## TASK BRIEF
One number should be the full reply: how many lines of the material below contain "trường".

## DATA UNDER STUDY
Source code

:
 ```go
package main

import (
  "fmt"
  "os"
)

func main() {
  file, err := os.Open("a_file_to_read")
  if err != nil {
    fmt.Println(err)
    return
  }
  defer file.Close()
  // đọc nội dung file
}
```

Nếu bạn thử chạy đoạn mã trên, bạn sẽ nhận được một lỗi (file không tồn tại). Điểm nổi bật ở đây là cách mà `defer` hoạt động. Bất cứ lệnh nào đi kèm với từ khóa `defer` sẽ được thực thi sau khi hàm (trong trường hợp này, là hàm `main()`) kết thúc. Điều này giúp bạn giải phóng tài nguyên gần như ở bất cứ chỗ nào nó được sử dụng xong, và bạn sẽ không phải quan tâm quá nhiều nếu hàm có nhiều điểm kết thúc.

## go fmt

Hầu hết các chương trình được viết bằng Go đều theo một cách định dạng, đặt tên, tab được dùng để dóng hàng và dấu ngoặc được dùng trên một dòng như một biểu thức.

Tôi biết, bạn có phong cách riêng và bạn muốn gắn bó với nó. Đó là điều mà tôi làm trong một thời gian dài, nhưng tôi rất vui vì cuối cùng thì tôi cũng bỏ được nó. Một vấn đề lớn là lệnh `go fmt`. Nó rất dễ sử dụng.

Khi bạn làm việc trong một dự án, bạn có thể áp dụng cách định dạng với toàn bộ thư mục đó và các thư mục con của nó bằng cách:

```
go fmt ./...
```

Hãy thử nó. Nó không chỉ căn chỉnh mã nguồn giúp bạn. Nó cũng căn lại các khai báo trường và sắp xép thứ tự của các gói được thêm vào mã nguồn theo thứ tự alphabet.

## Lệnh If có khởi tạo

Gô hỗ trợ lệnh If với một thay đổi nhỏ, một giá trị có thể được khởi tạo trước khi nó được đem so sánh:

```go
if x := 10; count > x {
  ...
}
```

## TASK RESPONSE
2